## [WHAT THIS TASK INVOLVES]
Word for word, set down every line of the entries below from the line with "right hip: (793, 585)" to the line with "left hip: (1227, 698)", including both, and no other line.
** DATA follows **
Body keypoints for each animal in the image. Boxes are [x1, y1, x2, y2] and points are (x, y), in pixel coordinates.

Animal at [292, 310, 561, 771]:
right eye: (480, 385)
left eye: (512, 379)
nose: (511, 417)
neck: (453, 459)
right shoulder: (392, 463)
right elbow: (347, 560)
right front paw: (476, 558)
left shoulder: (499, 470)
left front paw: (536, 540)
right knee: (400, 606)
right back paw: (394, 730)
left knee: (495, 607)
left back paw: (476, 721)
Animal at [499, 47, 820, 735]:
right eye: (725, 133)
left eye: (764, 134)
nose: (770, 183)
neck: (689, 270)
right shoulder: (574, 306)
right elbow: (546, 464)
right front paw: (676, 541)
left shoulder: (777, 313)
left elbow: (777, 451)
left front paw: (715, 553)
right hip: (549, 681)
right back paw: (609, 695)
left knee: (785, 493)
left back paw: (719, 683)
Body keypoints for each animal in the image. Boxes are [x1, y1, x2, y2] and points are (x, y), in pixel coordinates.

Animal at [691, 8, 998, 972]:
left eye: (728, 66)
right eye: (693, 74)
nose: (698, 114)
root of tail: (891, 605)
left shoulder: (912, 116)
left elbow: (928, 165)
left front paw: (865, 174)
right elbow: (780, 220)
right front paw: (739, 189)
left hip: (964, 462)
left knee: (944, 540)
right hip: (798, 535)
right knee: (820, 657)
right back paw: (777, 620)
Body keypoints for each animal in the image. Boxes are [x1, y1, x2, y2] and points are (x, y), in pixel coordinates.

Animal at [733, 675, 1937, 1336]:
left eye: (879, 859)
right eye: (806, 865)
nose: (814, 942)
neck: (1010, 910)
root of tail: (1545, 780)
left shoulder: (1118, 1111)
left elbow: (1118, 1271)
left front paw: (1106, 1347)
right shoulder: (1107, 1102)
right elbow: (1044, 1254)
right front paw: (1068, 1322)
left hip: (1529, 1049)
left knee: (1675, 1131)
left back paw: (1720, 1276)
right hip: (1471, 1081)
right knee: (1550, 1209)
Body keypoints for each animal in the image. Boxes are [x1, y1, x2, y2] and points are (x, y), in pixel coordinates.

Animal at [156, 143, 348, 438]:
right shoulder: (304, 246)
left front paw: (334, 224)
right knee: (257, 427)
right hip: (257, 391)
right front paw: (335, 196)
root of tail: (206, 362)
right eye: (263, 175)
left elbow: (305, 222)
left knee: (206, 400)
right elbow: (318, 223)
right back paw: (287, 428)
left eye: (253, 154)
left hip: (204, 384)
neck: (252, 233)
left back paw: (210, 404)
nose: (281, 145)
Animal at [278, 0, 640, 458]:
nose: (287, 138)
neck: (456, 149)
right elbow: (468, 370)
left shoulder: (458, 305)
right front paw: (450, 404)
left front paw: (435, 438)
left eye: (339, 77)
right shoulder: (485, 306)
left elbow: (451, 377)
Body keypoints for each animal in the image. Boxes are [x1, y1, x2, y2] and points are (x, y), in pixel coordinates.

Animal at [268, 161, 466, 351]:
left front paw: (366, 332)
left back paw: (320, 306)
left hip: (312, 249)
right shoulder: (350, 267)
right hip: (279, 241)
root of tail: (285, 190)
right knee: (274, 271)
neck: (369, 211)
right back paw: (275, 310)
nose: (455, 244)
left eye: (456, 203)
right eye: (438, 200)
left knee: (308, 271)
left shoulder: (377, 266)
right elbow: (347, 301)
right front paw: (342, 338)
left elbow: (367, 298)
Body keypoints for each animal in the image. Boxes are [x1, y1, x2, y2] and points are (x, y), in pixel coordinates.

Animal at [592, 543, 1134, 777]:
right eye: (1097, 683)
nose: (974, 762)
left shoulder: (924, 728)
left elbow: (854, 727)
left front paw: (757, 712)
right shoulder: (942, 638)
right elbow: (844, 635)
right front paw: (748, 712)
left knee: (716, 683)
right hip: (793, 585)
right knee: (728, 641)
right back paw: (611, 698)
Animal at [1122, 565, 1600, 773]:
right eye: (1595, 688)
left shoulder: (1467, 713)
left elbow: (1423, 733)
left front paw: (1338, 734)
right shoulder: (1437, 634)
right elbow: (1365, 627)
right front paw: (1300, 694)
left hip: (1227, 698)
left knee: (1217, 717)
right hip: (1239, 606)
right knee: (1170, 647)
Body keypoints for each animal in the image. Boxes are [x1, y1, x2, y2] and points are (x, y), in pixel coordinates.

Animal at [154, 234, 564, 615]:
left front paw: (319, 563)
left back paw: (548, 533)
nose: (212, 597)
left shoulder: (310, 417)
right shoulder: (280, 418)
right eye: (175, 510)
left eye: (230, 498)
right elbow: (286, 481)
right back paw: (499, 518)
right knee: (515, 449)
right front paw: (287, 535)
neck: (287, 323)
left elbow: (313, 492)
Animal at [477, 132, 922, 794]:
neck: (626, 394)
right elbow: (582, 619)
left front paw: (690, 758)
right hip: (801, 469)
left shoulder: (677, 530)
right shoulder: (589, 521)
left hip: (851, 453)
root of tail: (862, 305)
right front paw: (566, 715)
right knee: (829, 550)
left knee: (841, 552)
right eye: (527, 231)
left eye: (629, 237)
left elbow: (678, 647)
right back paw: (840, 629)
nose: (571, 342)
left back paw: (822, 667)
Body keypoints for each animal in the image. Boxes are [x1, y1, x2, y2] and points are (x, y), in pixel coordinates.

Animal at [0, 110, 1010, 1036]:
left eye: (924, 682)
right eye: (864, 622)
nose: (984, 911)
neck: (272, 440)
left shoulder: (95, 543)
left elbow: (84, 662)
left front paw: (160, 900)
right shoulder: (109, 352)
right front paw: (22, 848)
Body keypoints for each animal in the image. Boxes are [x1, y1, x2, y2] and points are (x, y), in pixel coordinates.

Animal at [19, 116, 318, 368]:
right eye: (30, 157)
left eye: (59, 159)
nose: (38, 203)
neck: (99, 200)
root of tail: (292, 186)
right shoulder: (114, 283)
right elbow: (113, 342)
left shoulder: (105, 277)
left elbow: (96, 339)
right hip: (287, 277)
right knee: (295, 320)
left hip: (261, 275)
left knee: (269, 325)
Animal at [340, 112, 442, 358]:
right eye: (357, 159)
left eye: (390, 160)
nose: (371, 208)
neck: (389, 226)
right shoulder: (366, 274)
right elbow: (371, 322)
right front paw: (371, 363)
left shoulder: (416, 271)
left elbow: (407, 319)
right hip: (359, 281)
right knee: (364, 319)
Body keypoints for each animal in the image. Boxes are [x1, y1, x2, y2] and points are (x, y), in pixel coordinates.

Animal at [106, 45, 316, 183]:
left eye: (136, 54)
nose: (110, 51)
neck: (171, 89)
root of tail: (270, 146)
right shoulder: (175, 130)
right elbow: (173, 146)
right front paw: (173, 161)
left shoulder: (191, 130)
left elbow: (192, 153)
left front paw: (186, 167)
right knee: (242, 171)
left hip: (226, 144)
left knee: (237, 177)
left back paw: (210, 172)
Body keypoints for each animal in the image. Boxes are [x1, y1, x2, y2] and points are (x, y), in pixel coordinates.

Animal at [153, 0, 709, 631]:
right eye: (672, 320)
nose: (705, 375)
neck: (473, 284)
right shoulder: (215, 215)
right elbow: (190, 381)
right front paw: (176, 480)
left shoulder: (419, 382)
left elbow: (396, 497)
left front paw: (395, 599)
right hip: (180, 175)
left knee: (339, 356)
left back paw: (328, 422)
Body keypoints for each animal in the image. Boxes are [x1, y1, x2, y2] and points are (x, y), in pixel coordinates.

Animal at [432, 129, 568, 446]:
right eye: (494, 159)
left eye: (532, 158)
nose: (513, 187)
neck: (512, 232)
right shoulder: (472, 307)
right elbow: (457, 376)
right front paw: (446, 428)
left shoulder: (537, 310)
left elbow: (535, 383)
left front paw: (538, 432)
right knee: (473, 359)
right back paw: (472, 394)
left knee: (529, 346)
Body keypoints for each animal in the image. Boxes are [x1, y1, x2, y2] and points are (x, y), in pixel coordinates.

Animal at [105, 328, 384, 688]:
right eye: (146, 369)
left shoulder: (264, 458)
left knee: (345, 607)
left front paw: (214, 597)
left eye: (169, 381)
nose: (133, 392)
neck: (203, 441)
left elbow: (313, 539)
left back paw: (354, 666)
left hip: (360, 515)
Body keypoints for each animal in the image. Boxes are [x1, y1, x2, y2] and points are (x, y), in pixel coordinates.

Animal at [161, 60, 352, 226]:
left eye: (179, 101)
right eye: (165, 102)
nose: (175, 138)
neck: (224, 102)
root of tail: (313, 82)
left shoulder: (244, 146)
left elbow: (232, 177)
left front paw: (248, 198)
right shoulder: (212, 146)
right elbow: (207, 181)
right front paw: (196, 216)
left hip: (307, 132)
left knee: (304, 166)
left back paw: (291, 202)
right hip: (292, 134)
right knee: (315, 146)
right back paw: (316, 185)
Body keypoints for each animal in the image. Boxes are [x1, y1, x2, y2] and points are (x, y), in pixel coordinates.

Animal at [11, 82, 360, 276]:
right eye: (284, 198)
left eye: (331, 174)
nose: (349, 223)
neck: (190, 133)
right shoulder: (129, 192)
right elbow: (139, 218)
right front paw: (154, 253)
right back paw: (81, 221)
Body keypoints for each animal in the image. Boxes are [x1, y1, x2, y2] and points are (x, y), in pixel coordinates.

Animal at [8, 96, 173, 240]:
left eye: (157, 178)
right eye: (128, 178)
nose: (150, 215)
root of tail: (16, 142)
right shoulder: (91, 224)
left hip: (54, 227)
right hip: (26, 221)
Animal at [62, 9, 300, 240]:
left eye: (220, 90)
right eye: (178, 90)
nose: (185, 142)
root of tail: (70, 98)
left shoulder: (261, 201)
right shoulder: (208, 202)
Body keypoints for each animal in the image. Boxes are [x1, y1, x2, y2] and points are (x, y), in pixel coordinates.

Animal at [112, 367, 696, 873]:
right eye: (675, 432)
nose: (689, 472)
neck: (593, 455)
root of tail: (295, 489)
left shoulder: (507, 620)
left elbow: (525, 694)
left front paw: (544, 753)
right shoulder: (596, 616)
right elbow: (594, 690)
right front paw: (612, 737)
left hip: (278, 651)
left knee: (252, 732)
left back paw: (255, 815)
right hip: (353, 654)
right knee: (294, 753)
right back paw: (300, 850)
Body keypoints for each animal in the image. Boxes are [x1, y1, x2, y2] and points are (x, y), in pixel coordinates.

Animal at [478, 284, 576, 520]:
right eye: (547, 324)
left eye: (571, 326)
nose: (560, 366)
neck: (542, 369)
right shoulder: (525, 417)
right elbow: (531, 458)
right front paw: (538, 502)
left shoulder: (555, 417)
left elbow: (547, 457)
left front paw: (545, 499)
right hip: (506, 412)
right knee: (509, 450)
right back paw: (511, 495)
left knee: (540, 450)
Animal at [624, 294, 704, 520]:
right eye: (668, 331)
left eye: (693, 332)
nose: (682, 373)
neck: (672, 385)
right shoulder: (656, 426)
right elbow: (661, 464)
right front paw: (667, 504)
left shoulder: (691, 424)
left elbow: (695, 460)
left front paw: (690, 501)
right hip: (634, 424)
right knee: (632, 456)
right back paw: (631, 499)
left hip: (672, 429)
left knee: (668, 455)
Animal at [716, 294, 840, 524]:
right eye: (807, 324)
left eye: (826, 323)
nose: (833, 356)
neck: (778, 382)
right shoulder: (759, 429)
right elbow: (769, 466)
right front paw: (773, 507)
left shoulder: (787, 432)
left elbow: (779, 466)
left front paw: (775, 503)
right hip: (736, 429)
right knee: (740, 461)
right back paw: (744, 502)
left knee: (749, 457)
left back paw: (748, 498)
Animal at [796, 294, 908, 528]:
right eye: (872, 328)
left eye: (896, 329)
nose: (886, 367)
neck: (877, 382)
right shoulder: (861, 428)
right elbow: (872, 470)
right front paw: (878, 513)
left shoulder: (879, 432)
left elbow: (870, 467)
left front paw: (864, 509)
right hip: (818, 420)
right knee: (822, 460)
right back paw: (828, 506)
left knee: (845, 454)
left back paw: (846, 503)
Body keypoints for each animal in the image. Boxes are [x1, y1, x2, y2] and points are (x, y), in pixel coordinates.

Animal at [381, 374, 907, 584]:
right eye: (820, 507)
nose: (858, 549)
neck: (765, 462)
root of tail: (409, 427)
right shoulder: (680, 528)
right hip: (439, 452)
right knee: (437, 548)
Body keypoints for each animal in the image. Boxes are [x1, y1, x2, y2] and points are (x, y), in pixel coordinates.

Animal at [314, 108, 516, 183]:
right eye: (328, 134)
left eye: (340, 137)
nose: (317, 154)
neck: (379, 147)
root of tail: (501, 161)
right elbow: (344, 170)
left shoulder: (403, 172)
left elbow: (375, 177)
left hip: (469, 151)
** End of DATA **
## [TASK RESPONSE]
right hip: (793, 585)
right knee: (728, 641)
right back paw: (611, 698)
Animal at [1122, 565, 1600, 773]:
right eye: (1595, 688)
left shoulder: (1467, 713)
left elbow: (1423, 733)
left front paw: (1338, 734)
right shoulder: (1437, 634)
right elbow: (1365, 627)
right front paw: (1300, 694)
left hip: (1227, 698)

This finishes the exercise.